### Instructions to follow
Find all lines below containing the string "following" and return them.
-- Entries supplied follows --
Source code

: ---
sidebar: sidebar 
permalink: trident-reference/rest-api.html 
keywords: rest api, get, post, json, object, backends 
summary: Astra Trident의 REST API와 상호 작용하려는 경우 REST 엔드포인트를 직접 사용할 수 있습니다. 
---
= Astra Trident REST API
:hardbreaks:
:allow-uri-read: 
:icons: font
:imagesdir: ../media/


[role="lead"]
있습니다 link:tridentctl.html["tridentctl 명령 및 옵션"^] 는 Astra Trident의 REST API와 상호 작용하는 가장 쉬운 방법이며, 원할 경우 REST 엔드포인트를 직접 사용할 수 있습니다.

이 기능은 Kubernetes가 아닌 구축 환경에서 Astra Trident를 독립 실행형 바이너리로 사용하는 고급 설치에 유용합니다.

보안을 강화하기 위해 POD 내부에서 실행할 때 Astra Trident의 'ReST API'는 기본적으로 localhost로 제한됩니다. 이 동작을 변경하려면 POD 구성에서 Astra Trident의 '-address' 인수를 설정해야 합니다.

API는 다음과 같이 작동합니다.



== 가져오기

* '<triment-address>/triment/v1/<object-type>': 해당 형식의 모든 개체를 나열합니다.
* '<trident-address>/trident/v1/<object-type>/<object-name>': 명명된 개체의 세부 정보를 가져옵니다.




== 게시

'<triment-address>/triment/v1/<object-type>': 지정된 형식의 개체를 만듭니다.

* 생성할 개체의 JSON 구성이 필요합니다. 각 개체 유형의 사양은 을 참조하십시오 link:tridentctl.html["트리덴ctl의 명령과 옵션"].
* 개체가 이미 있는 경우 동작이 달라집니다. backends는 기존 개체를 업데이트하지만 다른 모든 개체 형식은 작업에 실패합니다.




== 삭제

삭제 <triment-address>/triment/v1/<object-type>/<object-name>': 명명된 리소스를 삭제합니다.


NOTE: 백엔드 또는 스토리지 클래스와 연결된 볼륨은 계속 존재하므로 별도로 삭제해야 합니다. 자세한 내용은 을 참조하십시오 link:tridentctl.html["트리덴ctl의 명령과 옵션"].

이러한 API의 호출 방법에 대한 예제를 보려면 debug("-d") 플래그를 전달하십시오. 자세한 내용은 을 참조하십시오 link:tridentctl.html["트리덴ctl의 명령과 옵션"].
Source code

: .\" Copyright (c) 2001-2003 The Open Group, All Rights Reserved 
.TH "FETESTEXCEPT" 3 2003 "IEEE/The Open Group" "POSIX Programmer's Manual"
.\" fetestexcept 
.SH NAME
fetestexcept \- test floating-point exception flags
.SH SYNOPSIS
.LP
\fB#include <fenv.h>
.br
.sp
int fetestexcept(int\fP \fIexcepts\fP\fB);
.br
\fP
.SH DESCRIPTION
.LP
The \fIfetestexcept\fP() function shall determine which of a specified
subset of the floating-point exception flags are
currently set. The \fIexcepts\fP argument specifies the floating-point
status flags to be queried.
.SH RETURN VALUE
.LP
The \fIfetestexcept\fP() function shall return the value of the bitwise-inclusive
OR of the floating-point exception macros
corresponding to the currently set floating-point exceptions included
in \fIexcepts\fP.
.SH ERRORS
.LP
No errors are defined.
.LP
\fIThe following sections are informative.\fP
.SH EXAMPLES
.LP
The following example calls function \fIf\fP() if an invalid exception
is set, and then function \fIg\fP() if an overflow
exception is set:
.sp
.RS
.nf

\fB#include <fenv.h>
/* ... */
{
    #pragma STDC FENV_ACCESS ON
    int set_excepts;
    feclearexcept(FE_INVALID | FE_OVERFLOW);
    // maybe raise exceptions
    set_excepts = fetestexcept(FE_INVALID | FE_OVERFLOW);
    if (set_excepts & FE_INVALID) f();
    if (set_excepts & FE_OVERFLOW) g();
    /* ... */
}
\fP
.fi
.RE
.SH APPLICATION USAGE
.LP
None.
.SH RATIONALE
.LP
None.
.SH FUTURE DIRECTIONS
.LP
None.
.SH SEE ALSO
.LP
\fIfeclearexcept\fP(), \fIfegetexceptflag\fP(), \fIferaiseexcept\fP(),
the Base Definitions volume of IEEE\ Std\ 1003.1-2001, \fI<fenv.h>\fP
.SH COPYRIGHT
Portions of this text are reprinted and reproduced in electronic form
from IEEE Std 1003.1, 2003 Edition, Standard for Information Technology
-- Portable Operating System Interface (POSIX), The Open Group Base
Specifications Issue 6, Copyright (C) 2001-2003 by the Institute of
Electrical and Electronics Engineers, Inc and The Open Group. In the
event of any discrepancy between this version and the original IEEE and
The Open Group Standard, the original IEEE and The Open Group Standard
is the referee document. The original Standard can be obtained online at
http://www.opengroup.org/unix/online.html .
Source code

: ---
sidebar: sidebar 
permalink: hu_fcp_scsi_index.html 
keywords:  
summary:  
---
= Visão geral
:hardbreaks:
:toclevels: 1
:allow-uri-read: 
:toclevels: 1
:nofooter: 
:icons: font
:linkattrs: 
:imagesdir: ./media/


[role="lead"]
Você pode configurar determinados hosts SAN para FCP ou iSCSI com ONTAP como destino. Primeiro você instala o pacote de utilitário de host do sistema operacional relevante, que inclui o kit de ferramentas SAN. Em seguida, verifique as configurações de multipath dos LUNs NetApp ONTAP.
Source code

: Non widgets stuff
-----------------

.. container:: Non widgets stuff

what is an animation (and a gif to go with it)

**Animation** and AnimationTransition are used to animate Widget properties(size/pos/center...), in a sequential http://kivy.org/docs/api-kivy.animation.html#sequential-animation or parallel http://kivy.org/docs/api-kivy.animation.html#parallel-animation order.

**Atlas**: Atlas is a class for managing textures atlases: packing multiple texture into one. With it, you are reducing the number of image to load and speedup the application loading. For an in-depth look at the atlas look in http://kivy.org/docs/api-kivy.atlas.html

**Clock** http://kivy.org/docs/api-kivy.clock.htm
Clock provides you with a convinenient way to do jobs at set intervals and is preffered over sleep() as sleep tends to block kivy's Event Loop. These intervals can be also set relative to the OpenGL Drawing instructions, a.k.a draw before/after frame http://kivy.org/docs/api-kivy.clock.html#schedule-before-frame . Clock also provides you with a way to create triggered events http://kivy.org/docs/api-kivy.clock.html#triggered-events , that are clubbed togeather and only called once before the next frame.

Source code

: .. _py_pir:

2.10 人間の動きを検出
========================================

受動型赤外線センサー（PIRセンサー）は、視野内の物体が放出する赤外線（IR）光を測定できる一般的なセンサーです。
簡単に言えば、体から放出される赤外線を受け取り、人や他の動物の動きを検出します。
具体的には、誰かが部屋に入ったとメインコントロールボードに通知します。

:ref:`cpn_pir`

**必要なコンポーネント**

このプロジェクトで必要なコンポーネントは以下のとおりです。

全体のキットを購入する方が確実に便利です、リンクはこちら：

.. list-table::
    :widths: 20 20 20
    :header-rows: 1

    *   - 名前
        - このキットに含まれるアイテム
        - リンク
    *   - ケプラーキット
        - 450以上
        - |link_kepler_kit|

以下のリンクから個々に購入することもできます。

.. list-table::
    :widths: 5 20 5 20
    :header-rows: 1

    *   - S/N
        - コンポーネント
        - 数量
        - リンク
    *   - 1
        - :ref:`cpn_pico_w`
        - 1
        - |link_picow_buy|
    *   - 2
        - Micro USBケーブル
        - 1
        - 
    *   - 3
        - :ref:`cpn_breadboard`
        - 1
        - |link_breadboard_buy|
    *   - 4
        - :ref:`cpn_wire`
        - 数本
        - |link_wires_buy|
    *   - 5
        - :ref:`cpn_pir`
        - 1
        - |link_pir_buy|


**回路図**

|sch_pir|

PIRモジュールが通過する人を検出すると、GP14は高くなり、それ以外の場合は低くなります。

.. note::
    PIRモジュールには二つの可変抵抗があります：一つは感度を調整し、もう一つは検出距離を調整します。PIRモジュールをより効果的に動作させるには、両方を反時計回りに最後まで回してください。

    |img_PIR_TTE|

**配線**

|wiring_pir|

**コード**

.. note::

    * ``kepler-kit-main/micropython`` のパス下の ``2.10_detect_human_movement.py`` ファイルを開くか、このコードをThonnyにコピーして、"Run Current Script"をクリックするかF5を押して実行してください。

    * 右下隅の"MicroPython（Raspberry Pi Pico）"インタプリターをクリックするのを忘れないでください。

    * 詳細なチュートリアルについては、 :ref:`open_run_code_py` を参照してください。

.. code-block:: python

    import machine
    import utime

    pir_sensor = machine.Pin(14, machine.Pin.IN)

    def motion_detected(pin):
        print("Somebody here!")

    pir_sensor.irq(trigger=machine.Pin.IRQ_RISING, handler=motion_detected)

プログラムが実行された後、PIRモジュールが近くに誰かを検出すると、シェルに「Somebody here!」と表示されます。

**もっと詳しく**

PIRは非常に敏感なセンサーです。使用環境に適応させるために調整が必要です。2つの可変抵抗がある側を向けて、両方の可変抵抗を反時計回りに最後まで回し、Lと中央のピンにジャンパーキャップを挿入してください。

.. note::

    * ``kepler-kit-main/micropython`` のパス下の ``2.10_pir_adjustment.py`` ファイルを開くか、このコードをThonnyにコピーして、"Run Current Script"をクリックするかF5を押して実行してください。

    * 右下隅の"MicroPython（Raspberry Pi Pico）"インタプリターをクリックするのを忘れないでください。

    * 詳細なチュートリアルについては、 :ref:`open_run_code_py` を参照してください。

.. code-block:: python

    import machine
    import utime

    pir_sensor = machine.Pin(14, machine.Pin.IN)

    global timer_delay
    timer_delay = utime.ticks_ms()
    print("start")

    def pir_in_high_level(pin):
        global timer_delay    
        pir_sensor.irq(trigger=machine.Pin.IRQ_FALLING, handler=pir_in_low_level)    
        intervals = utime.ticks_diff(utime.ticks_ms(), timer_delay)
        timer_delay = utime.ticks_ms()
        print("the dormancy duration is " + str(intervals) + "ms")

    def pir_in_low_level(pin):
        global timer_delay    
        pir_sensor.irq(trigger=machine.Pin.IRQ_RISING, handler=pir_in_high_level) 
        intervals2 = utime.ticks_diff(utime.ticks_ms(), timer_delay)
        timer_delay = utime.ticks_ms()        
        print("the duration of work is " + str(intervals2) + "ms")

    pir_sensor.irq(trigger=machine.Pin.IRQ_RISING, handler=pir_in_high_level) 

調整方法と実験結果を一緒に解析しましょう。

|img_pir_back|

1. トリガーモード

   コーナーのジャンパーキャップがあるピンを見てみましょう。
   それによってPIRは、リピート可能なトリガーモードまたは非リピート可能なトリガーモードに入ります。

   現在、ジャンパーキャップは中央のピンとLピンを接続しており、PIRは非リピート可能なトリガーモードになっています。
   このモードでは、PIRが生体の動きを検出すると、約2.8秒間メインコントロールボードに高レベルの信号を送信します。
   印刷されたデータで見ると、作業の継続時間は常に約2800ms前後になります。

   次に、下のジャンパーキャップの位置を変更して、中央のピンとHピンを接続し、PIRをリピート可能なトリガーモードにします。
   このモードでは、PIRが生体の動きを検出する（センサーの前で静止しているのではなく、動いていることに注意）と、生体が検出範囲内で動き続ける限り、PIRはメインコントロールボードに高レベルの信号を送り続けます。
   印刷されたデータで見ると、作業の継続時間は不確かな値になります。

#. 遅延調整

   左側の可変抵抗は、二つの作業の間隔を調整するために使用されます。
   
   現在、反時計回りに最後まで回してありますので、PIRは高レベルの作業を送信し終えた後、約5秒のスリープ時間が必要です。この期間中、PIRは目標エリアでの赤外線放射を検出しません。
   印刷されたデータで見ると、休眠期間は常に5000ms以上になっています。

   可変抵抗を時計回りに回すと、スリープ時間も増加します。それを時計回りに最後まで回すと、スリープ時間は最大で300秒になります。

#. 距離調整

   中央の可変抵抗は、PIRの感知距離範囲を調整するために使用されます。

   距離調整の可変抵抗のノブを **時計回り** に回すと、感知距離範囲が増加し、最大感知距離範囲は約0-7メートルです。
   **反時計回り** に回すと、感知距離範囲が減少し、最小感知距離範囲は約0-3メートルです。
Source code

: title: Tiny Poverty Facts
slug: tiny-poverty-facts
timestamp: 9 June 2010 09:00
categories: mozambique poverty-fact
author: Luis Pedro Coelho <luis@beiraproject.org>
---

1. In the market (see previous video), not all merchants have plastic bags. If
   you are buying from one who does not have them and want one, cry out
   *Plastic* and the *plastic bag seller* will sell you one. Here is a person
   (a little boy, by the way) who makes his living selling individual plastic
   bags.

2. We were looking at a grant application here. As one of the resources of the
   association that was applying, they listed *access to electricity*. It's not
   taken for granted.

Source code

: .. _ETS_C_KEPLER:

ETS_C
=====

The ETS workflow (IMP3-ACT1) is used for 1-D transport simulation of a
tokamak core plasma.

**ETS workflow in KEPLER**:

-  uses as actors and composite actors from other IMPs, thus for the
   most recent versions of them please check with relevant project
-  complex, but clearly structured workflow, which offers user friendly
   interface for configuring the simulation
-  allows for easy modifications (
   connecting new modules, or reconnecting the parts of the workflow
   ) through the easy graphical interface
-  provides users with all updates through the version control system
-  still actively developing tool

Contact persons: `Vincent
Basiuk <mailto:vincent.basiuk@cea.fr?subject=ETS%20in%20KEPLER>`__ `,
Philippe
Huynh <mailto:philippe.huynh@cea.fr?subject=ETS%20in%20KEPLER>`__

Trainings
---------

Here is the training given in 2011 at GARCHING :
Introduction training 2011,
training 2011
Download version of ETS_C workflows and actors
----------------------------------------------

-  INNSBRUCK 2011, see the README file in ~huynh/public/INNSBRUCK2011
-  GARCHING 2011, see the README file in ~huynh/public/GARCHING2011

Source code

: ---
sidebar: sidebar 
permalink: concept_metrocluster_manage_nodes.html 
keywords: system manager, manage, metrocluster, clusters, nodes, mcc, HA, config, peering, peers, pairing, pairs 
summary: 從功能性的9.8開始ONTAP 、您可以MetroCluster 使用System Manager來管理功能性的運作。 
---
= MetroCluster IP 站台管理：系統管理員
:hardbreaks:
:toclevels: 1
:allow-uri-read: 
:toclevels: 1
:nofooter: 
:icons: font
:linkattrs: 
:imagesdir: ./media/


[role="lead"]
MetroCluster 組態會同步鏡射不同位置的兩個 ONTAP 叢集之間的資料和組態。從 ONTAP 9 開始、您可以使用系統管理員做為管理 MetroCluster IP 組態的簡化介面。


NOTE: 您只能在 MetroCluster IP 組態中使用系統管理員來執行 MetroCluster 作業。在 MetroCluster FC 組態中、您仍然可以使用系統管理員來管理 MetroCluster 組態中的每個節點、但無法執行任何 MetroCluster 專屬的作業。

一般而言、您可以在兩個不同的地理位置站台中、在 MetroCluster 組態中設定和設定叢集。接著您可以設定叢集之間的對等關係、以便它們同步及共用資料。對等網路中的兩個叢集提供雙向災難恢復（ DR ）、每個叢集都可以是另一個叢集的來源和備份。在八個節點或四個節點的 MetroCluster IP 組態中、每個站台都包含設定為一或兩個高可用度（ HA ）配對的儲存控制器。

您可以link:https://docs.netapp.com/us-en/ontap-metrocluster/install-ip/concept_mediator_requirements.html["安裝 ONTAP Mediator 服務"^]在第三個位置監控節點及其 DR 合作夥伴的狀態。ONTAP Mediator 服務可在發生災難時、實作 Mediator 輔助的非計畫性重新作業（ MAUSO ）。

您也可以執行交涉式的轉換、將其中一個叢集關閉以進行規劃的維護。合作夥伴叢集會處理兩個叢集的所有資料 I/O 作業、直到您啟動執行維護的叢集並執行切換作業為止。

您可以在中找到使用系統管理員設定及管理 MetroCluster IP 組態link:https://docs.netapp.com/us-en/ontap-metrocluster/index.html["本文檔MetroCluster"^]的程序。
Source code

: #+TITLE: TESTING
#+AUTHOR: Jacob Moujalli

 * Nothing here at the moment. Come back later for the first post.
-- Entries supplied concluded --
### Solution for this task
\fIThe following sections are informative.\fP
The following example calls function \fIf\fP() if an invalid exception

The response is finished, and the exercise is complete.